• **Aim of the task**: From the data below, return each line in which the string "left" is found.

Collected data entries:
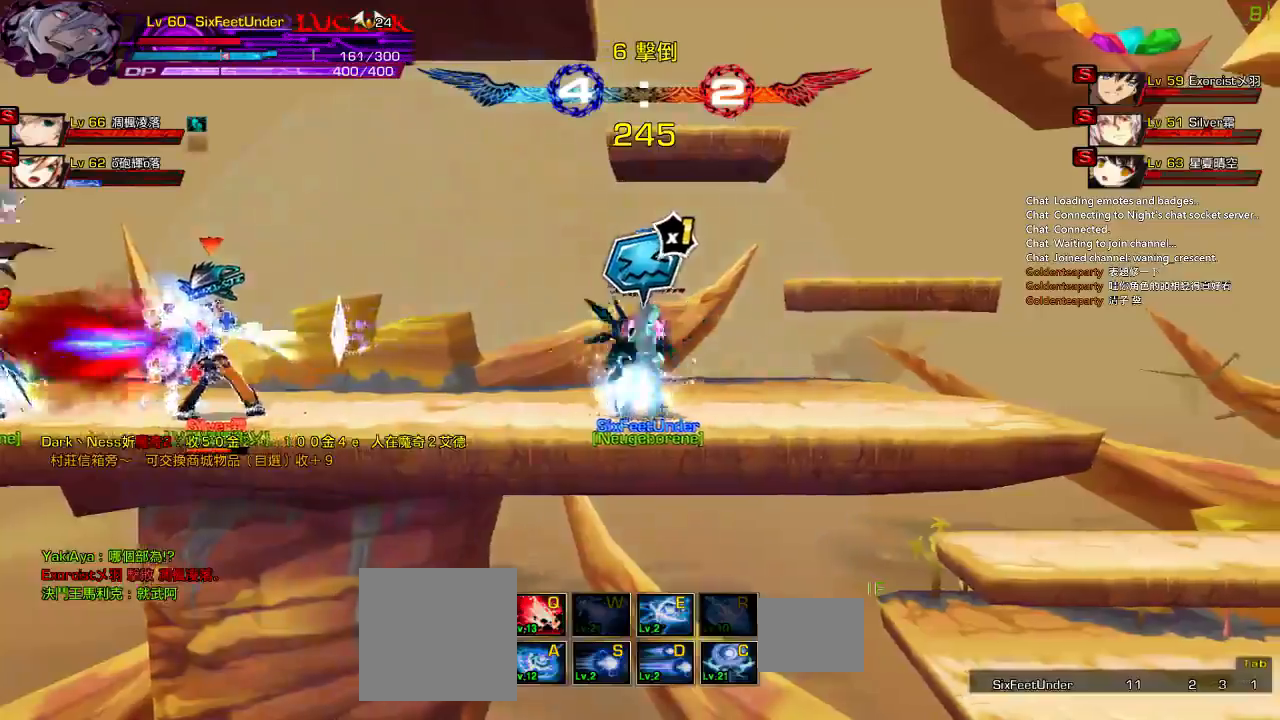
{"keys": [], "events": [[67, "ctrl", "up"], [133, "ctrl", "down"], [267, "ctrl", "up"], [333, "right", "up"]]}
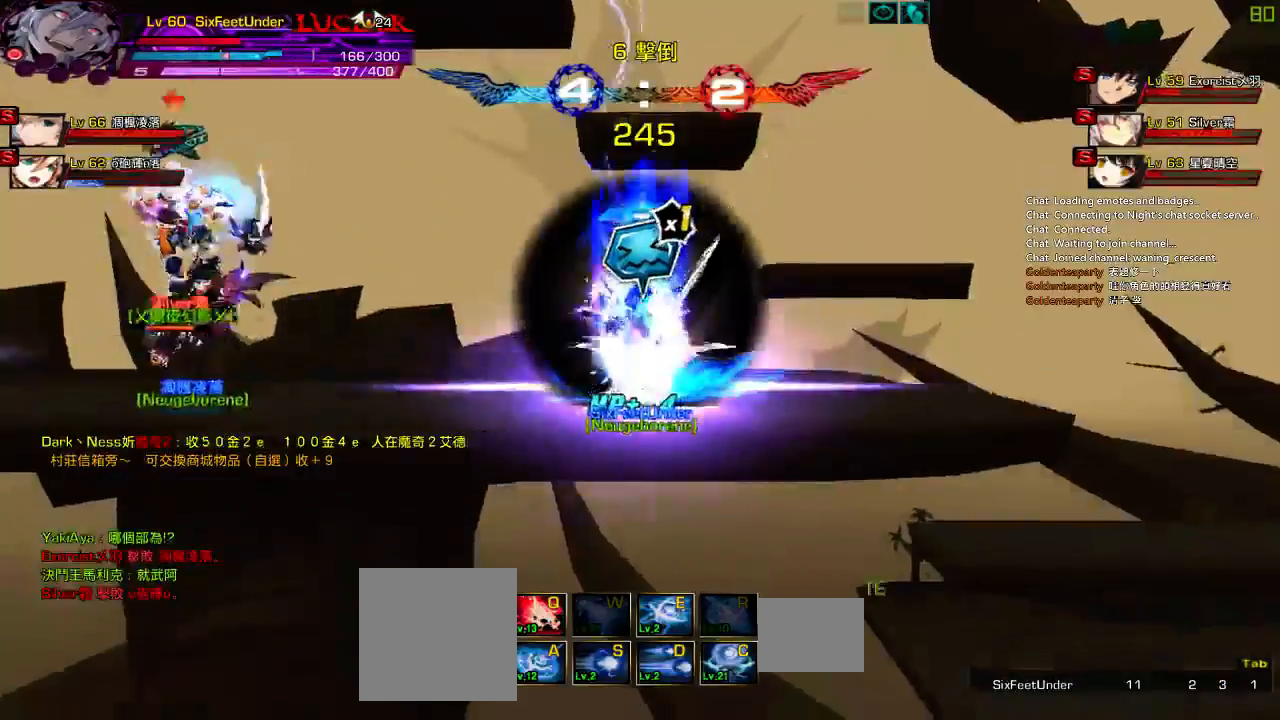
{"keys": ["d"], "events": [[33, "left", "down"], [100, "left", "up"], [150, "left", "down"], [217, "d", "down"], [317, "d", "up"], [417, "d", "down"], [417, "left", "up"]]}
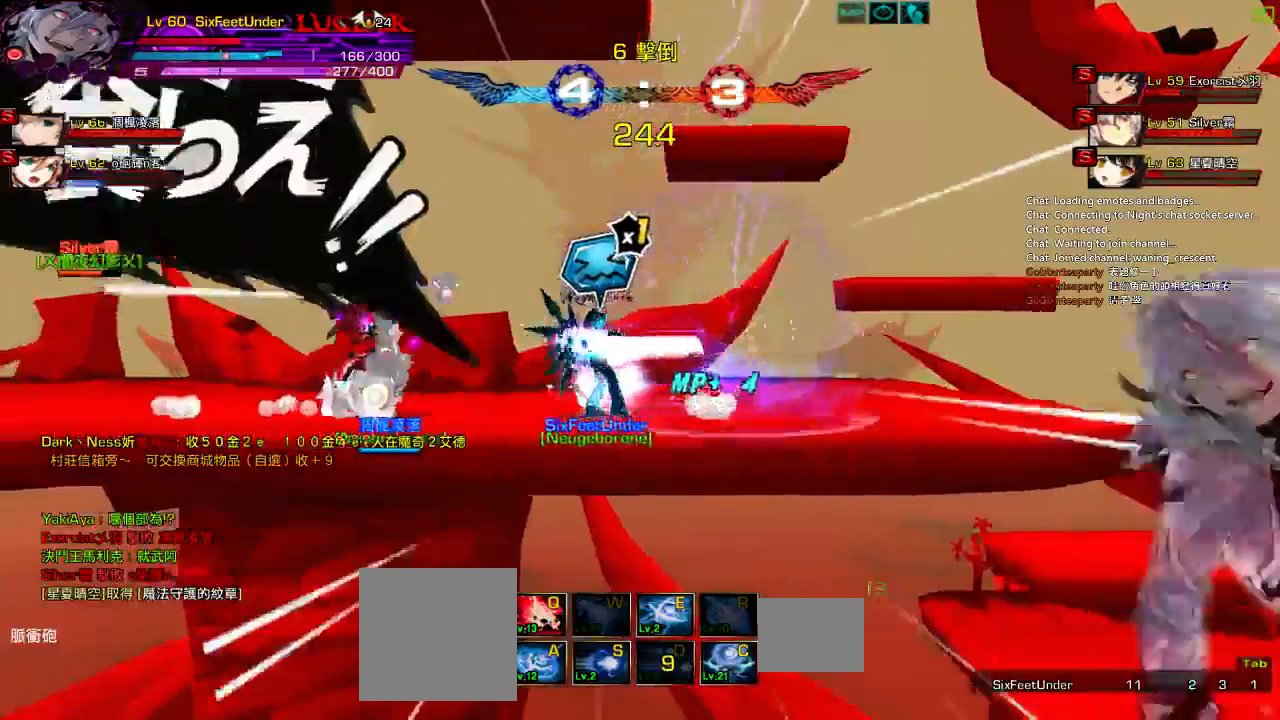
{"keys": [], "events": [[50, "d", "up"]]}
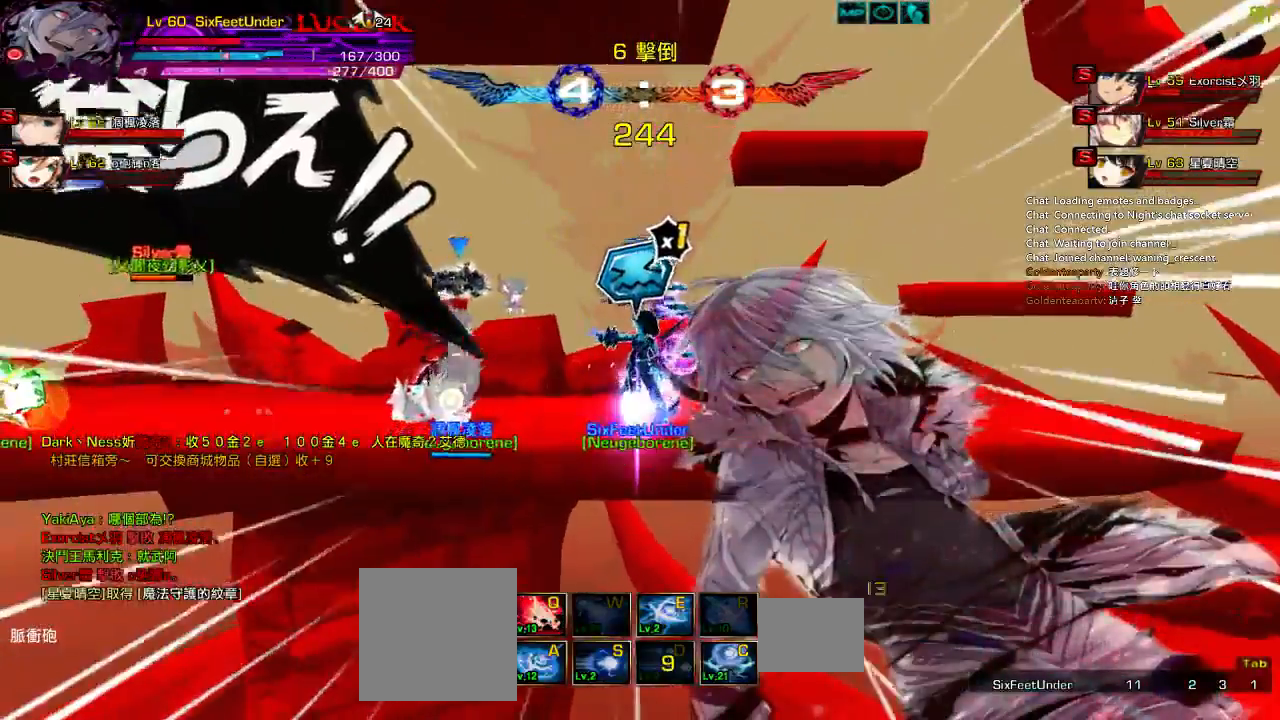
{"keys": [], "events": []}
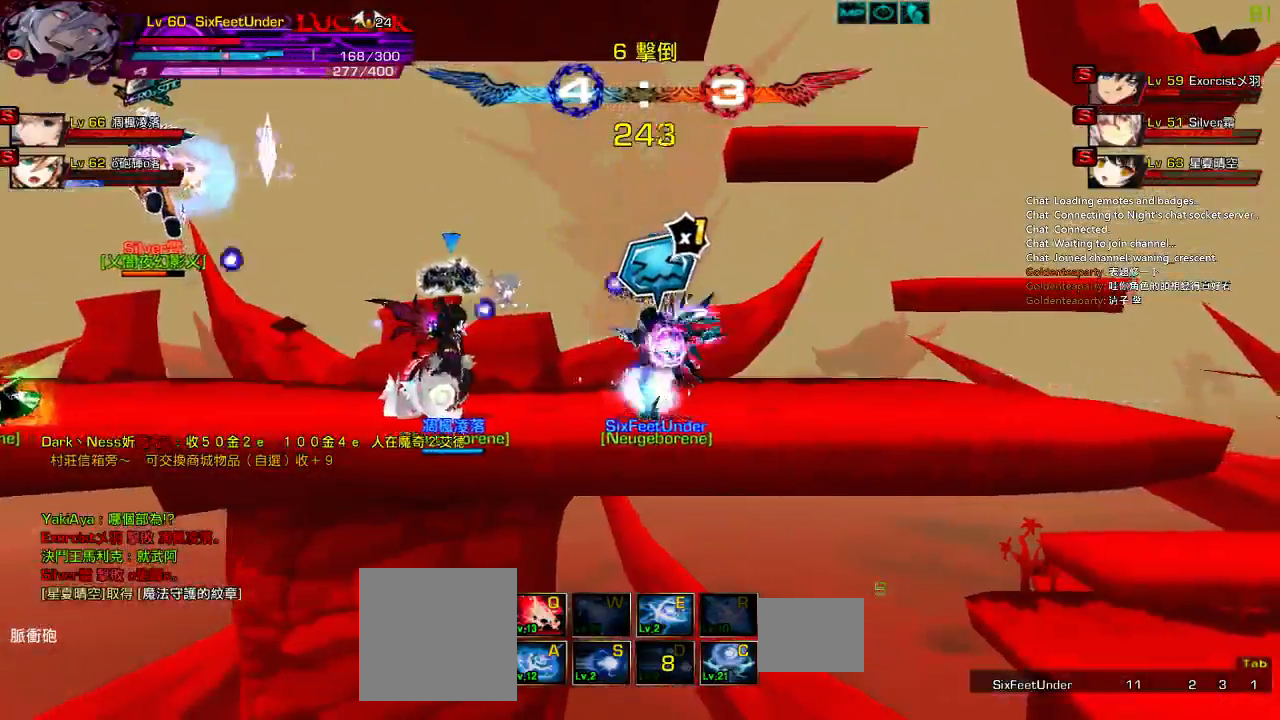
{"keys": ["left"], "events": [[117, "up", "down"], [150, "left", "down"], [217, "up", "up"], [250, "left", "up"], [317, "left", "down"]]}
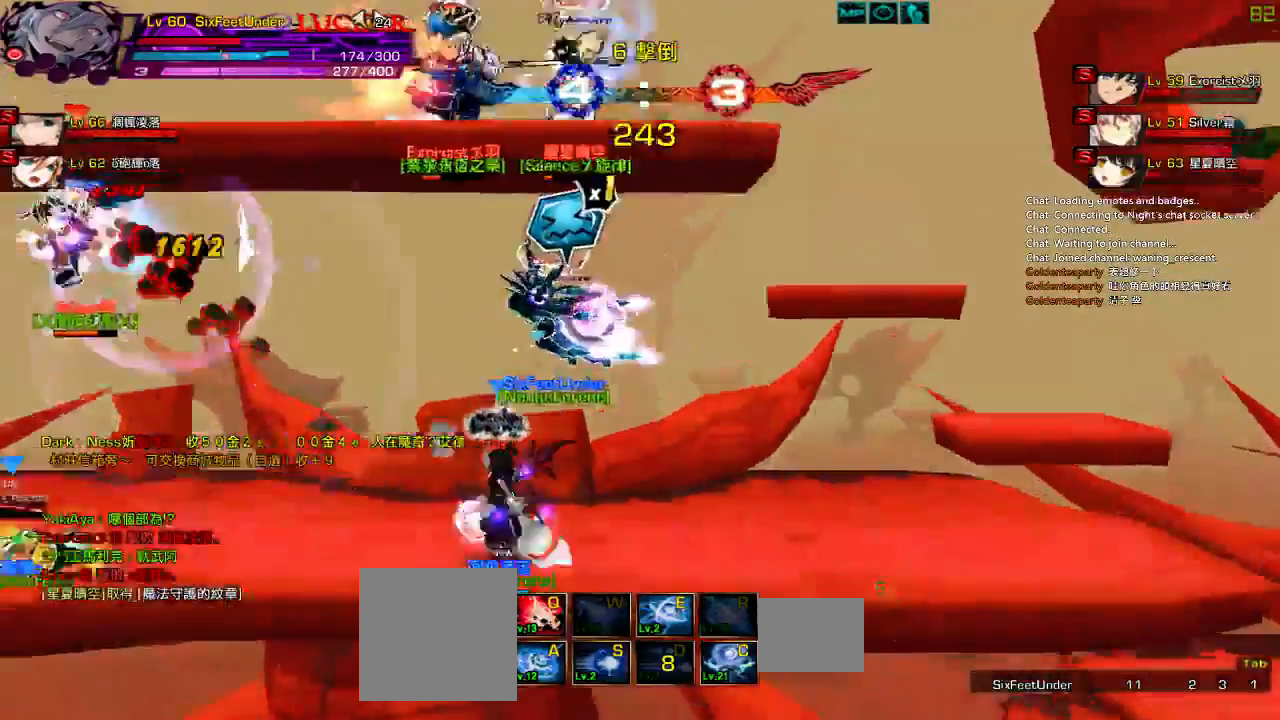
{"keys": ["x"]}
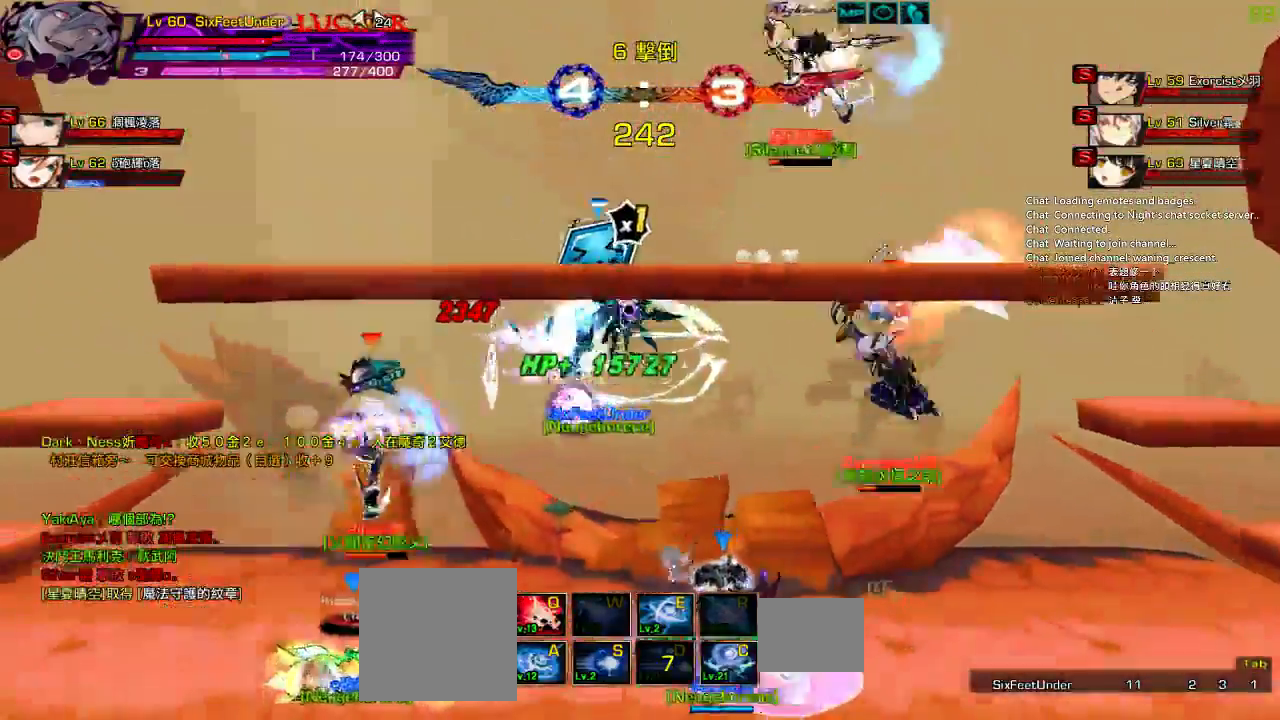
{"keys": ["x"], "events": [[100, "x", "up"], [167, "x", "down"], [267, "x", "up"], [333, "x", "down"], [433, "x", "up"], [500, "x", "down"]]}
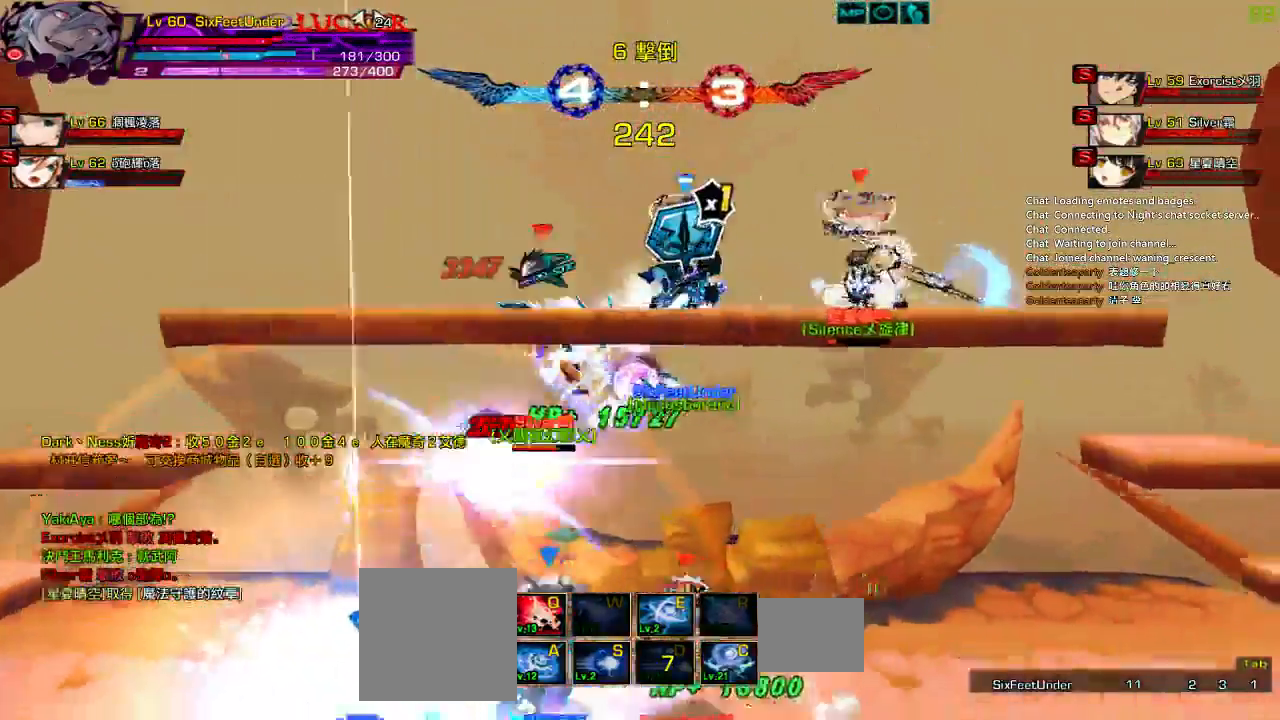
{"keys": [], "events": [[67, "x", "up"], [167, "x", "down"], [233, "x", "up"], [333, "x", "down"], [433, "x", "up"]]}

• **Solution below**:
{"keys": ["d"], "events": [[33, "left", "down"], [100, "left", "up"], [150, "left", "down"], [217, "d", "down"], [317, "d", "up"], [417, "d", "down"], [417, "left", "up"]]}
{"keys": ["left"], "events": [[117, "up", "down"], [150, "left", "down"], [217, "up", "up"], [250, "left", "up"], [317, "left", "down"]]}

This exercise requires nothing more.